Opening Statements refers to the beginning of the trial, at which point the lead prosecutor and lead defense counsel address the court, specifically the jury, with an introduction of their position regarding the case.
Having to satisfy the burden of proof, the prosecutor speaks first, followed by a rebuttal of sorts by the defense lawyer.
Witness Testimony and Presentation of Evidence
Immediately following the Opening Statements, the prosecutor begins by calling to the stand their first witness. The prosecutor asks questions to bring forth answers that validate their assertions. As part of the questioning (direct examination) the prosecutor may ask the witness to say things they know about the case, identify the accused in court, or present physical evidence related to the witness testimony.
After the prosecutor ends the examination of each witness, the defense lawyer has an equal opportunity to question (cross examine) the witness. The defense lawyer's objective is to cast doubt on the veracity of the testimony, find discrepancies between testimony and evidence, and bring forth testimony that the prosecutor avoided because it would diminish their assertions.

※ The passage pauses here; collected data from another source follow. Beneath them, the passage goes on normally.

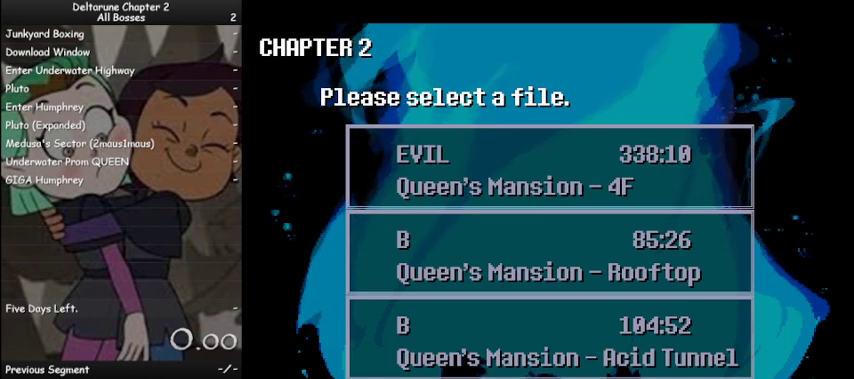
Gameplay with keyboard; each line is a JSON object with the keys held at the frame after it. "events" lists presses ("down") and releases ("up") of "c", "ctrl", "down", "left", "return", "right", "shift", "up", "x" and "z" between this image and that frame as [ms after this image, input, new state], when the widget could be followed in between. No other keys are recorded. Mouse input is not recorded.
{"keys": [], "events": [[267, "ctrl", "down"], [500, "ctrl", "up"]]}
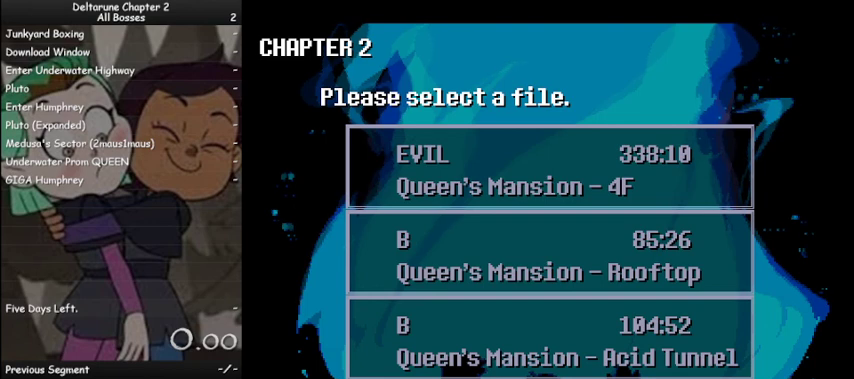
{"keys": [], "events": []}
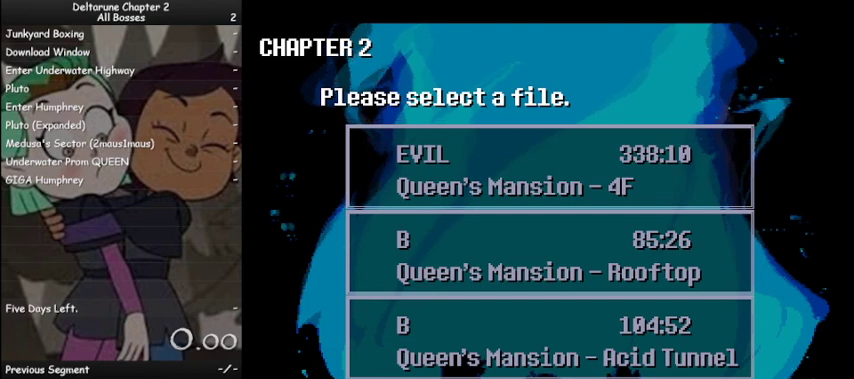
{"keys": [], "events": []}
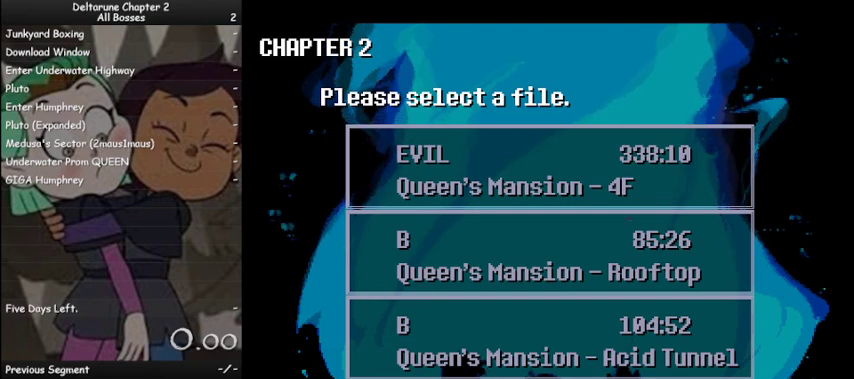
{"keys": [], "events": []}
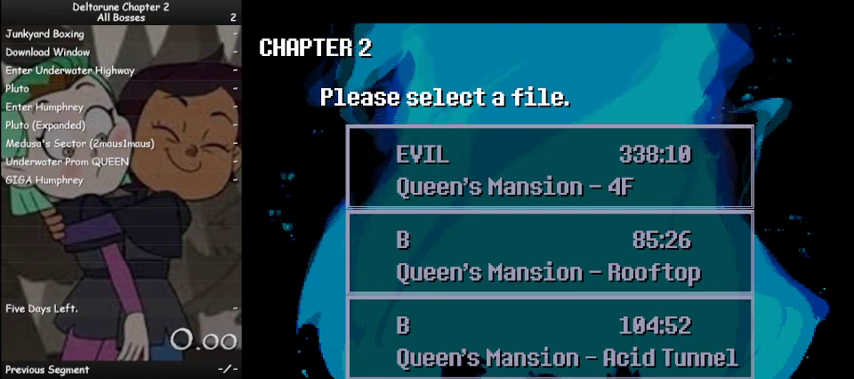
{"keys": [], "events": [[433, "return", "down"], [500, "return", "up"]]}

After the defense attorney completes their cross examination of a witness, the prosecutor may ask follow-up questions with the intent to overcome any testimony they find troubling.
When the prosecutor has called forth all of their witnesses to testify, the prosecutor will then rest their case.
At this point in the trial, the defense may bring forth new (often unknown) witnesses, expert witnesses, and present previously undisclosed evidence to the jury.
Notably, the defense team has no requirement to prove innocence, but rather, the government has the burden to prove beyond a reasonable doubt that the defendant is guilty of the alleged crime(s)
After the presentations (questioning and testimony) have concluded, both sides make summary statements to the jury. This is effectively a brief, wrap-up statement with a final request by the prosecutor to ask for a conviction and a defense lawyer to ask for an acquittal.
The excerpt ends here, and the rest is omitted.